O colegiado – sob relatoria da ministra Kátia Magalhães Arruda – concluiu que existem os elementos caracterizados do vínculo, quais sejam pessoalidade, onerosidade, habitualidade e o pleno exercício do poder disciplinar.
Em seu voto, a relatora destacou que para verificar a configuração de vínculo empregatício deve-se aferir a presença dos elementos caracterizadores do vínculo de emprego, como prestação de trabalho por pessoa física, com pessoalidade pelo trabalhador, não eventualidade (ou habitualidade), com subordinação e onerosidade.
A ministra afirma que quando se trata de trabalho efetuado com a intermediação de plataformas digitais, é simples a aferição dos critérios da prestação de trabalho por pessoa física e com onerosidade.
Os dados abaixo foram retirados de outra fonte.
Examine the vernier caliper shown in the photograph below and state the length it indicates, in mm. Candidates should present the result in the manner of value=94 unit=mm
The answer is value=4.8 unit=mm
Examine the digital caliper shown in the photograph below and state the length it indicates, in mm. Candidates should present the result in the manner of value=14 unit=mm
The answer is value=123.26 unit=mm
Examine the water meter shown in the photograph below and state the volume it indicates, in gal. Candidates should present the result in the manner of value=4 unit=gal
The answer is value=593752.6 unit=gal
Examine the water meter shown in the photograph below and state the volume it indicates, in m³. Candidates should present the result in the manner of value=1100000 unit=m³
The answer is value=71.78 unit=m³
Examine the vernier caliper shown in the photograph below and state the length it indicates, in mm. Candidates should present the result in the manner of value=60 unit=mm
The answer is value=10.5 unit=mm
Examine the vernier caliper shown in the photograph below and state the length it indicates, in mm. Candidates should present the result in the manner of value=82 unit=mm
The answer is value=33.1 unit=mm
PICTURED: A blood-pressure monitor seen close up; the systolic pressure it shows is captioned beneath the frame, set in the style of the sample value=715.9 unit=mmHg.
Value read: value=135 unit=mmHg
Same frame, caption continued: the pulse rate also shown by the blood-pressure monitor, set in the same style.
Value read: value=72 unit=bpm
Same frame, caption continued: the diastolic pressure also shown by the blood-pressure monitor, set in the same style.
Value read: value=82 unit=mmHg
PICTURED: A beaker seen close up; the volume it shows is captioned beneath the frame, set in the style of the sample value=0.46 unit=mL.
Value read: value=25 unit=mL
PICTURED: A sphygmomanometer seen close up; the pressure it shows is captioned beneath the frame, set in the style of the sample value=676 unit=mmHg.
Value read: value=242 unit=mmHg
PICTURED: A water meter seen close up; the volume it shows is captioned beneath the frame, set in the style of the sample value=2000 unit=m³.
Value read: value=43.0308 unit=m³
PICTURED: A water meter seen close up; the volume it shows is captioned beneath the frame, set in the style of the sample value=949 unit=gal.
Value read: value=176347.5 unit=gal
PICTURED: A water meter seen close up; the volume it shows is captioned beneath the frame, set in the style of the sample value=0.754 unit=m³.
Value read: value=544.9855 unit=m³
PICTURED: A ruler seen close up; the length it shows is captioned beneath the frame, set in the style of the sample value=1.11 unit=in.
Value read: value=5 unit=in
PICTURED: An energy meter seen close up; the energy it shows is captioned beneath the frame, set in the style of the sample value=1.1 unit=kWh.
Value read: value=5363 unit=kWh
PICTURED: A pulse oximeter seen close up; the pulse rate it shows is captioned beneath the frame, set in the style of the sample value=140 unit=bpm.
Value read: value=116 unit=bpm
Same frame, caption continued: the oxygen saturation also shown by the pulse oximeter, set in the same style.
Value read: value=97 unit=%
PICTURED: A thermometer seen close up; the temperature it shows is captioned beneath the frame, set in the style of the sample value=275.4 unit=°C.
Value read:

No que tange à pessoalidade, faz-se necessário verificar se o trabalhador, em relação à plataforma digital, é infungível ou se há autorização para que se faça substituir livremente por outra pessoa.
A magistrada salientou que para que o labor por meio de plataformas digitais seja considerado eventual – logo, sem habitualidade -, é imprescindível que o trabalho seja prestado como consequência de circunstâncias incertas ou imprevistas.
“Se, ao contrário, o trabalho é prestado como resultado de cenários previstos contratualmente pelas partes, que previamente acordaram a prestação do serviço sem expectativa de que ela cesse definitivamente, conclui-se que tal trabalho é exercido de forma não eventual. Afinal, a habitualidade não é definida somente pelo tempo de duração do trabalho ou pela quantidade de dias laborados ao longo da vigência do contrato, mas, sim, pela causa do trabalho, a qual resulta do interesse das partes pactuantes. Nessa linha, o art. 452-A, §§ 1° e 2°, da CLT faculta ao empregador definir os períodos de atividade do empregado intermitente, o que lhe outorga flexibilidade para organizar os fatores de produção de sua atividade empresária, sem que isso lhe enquadre como trabalhador eventual.”
No que diz respeito à subordinação, a magistrada ressaltou que é irrelevante, para a configuração, que o trabalho realizado seja controlado ou supervisionado pela pessoa física do empregador ou de seus prepostos.
“Com a evolução tecnológica e a possibilidade de realização do trabalho fora da sede do empregador, a CLT passou a prever expressamente a subordinação jurídica verificada por meio de meios telemáticos ou informatizados de controle e supervisão (art. 6º, parágrafo único, da CLT).”
Como os algoritmos de aplicativos de entrega de mercadorias destinam-se, por natureza e finalidade próprias, a atender a instruções previamente definidas pelo gestor do modelo de inteligência artificial que os processará, é inequívoco o exercício, das empresas que realizam a gestão de trabalho por meio de plataformas digitais, do poder de organização, já que predefine as variáveis relevantes à execução dos serviços de entrega de mercadorias, pontua a ministra.
“Não afasta a subordinação jurídica a possibilidade de o empregado recusar determinadas entregas, ou cancelar entregas inicialmente aceitar por ele por meio da plataforma digital. Afinal, o ordenamento jurídico vigente contém previsão expressa, direcionada ao trabalho intermitente (que é formalizado mediante relação de emprego), no art. 452-A, § 3°, da CLT, de que a recusa de determinado serviço não descaracteriza, por si só, a subordinação. Logo, se a recusa de uma oferta diretamente oriunda do empregador não é suficiente a descaracterizar o requisito da subordinação, de acordo com a lei, no caso da recusa se direcionar à plataforma digital tampouco afasta a subordinação, especialmente quando os algoritmos programados pelo próprio empregador já admitem e preveem a possibilidade de recusa ou cancelamento de um serviço pelo entregador.”
Ademais, a relatora notou que a possibilidade do trabalhador se vincular a mais de uma plataforma digital para exercer a mesma atividade ou de realizar outra atividade econômica, paralelamente à prestação de serviços por meio de aplicativos, não afasta a subordinação jurídica, uma vez que a exclusividade não é um requisito da relação de emprego, tampouco da subordinação.
A controvérsia sobre o vínculo de emprego de trabalhadores que prestam serviços por meio de plataformas digitais não é um debate observado tão somente no Brasil, citando o caso de outros países.
Por fim, a magistrada anotou que no TST já há julgados reconhecendo o vínculo de emprego no serviço prestado por meio de plataformas digitais na 3ª, 6ª e 8ª turmas.
Para a ministra, ficaram provados os requisitos da pessoalidade, onerosidade, habitualidade e o pleno exercício do poder disciplinar. Assim sendo, a 6ª turma deu provimento ao recurso para reconhecer o vínculo entre o entregador e a Rappi.